## The task
Reproduce verbatim the text lines of every one of the entries below, leaving the pictures out of your answer.
+++ Exercise data
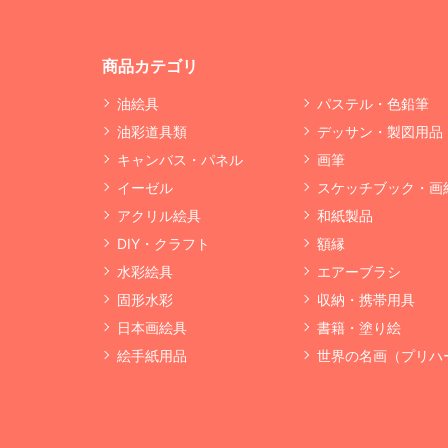
商品カテゴリ
油絵具
パステル・色鉛筆
油彩道具類
デッサン・製図用品
キャンバス・パネル
画筆
イーゼル
スケッチブック・画
アクリル絵具
和紙製品
DIY・クラフト
額縁
水彩絵具
エアーブラシ
固形水彩
収納・携帯用具
日本画絵具
書籍・塗り絵
絵手紙用品
世界の名画（プリハ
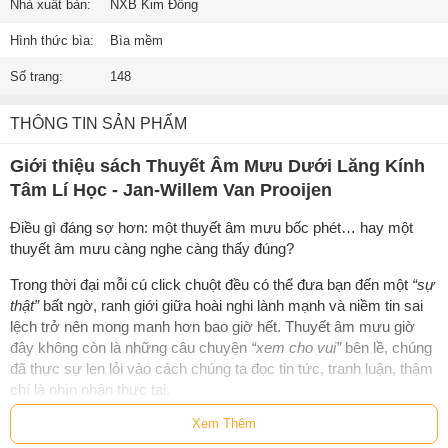
Nhà xuất bản:
NXB Kim Đồng
Hình thức bìa:
Bìa mềm
Số trang:
148
THÔNG TIN SẢN PHẨM
Giới thiệu sách Thuyết Âm Mưu Dưới Lăng Kính
Tâm Lí Học - Jan-Willem Van Prooijen
Điều gì đáng sợ hơn: một thuyết âm mưu bốc phét… hay một
thuyết âm mưu càng nghe càng thấy đúng?
Trong thời đại mỗi cú click chuột đều có thể đưa bạn đến một
“sự
thật”
bất ngờ, ranh giới giữa hoài nghi lành mạnh và niềm tin sai
lệch trở nên mong manh hơn bao giờ hết. Thuyết âm mưu giờ
đây không còn là những câu chuyện
“xem cho vui”
bên lề, chúng
đã thực sự len lỏi vào cách chúng ta đọc tin tức, tranh luận, thậm
chí là nhìn nhận thực tại.
Xem Thêm
Thuyết Âm Mưu Dưới Lăng Kính Tâm Lí Học
không bắt đầu bằng
việc phủ nhận hay chế giễu những niềm tin gây tranh cãi. Thay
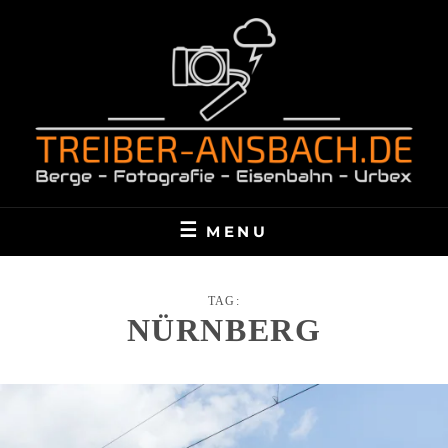
Skip
to
content
BERGE – FOTOGRAFIE – EISENBAHN – URBEX
TREIBER-ANSBACH.DE
MENU
TAG:
NÜRNBERG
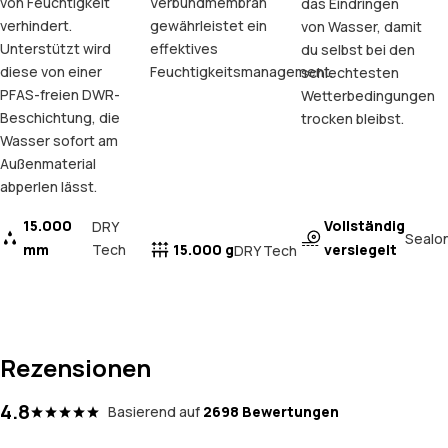
von Feuchtigkeit
Verbundmembran
das Eindringen
verhindert.
gewährleistet ein
von Wasser, damit
Unterstützt wird
effektives
du selbst bei den
diese von einer
Feuchtigkeitsmanagement.
schlechtesten
PFAS-freien DWR-
Wetterbedingungen
Beschichtung, die
trocken bleibst.
Wasser sofort am
Außenmaterial
abperlen lässt.
15.000
Vollständig
DRY
Sealo
mm
Tech
15.000 g
versiegelt
DRY Tech
Rezensionen
4.8
Basierend auf
2698 Bewertungen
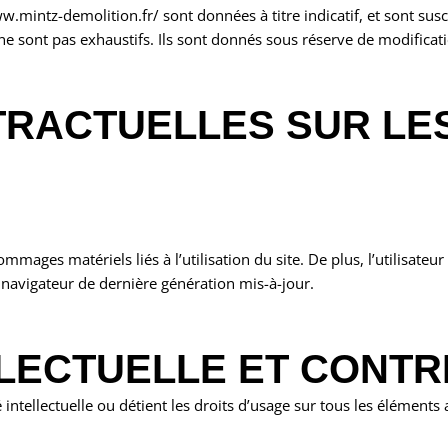
w.mintz-demolition.fr/ sont données à titre indicatif, et sont susc
 ne sont pas exhaustifs. Ils sont donnés sous réserve de modificat
NTRACTUELLES SUR LE
mages matériels liés à l’utilisation du site. De plus, l’utilisateur
 navigateur de dernière génération mis-à-jour.
LLECTUELLE ET CONT
 intellectuelle ou détient les droits d’usage sur tous les éléments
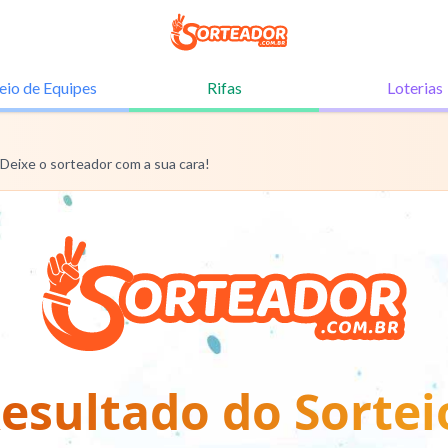
eio de
Equipes
Rifas
Loterias
 Deixe o sorteador com a sua cara!
esultado do Sortei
++++++
## Reply to the exercise
商品カテゴリ
油絵具
パステル・色鉛筆
油彩道具類
デッサン・製図用品
キャンバス・パネル
画筆
イーゼル
スケッチブック・画
アクリル絵具
和紙製品
DIY・クラフト
額縁
水彩絵具
エアーブラシ
固形水彩
収納・携帯用具
日本画絵具
書籍・塗り絵
絵手紙用品
世界の名画（プリハ
Nhà xuất bản:
NXB Kim Đồng
Hình thức bìa:
Bìa mềm
Số trang:
148
THÔNG TIN SẢN PHẨM
Giới thiệu sách Thuyết Âm Mưu Dưới Lăng Kính
Tâm Lí Học - Jan-Willem Van Prooijen
Điều gì đáng sợ hơn: một thuyết âm mưu bốc phét… hay một
thuyết âm mưu càng nghe càng thấy đúng?
Trong thời đại mỗi cú click chuột đều có thể đưa bạn đến một
“sự
thật”
bất ngờ, ranh giới giữa hoài nghi lành mạnh và niềm tin sai
lệch trở nên mong manh hơn bao giờ hết. Thuyết âm mưu giờ
đây không còn là những câu chuyện
“xem cho vui”
bên lề, chúng
đã thực sự len lỏi vào cách chúng ta đọc tin tức, tranh luận, thậm
chí là nhìn nhận thực tại.
Xem Thêm
Thuyết Âm Mưu Dưới Lăng Kính Tâm Lí Học
không bắt đầu bằng
việc phủ nhận hay chế giễu những niềm tin gây tranh cãi. Thay
Skip
to
content
BERGE – FOTOGRAFIE – EISENBAHN – URBEX
TREIBER-ANSBACH.DE
MENU
TAG:
NÜRNBERG
von Feuchtigkeit
Verbundmembran
das Eindringen
verhindert.
gewährleistet ein
von Wasser, damit
Unterstützt wird
effektives
du selbst bei den
diese von einer
Feuchtigkeitsmanagement.
schlechtesten
PFAS-freien DWR-
Wetterbedingungen
Beschichtung, die
trocken bleibst.
Wasser sofort am
Außenmaterial
abperlen lässt.
15.000
Vollständig
DRY
Sealo
mm
Tech
15.000 g
versiegelt
DRY Tech
Rezensionen
4.8
Basierend auf
2698 Bewertungen
w.mintz-demolition.fr/ sont données à titre indicatif, et sont susc
 ne sont pas exhaustifs. Ils sont donnés sous réserve de modificat
NTRACTUELLES SUR LE
mages matériels liés à l’utilisation du site. De plus, l’utilisateur
 navigateur de dernière génération mis-à-jour.
LLECTUELLE ET CONT
 intellectuelle ou détient les droits d’usage sur tous les éléments
eio de
Equipes
Rifas
Loterias
 Deixe o sorteador com a sua cara!
esultado do Sortei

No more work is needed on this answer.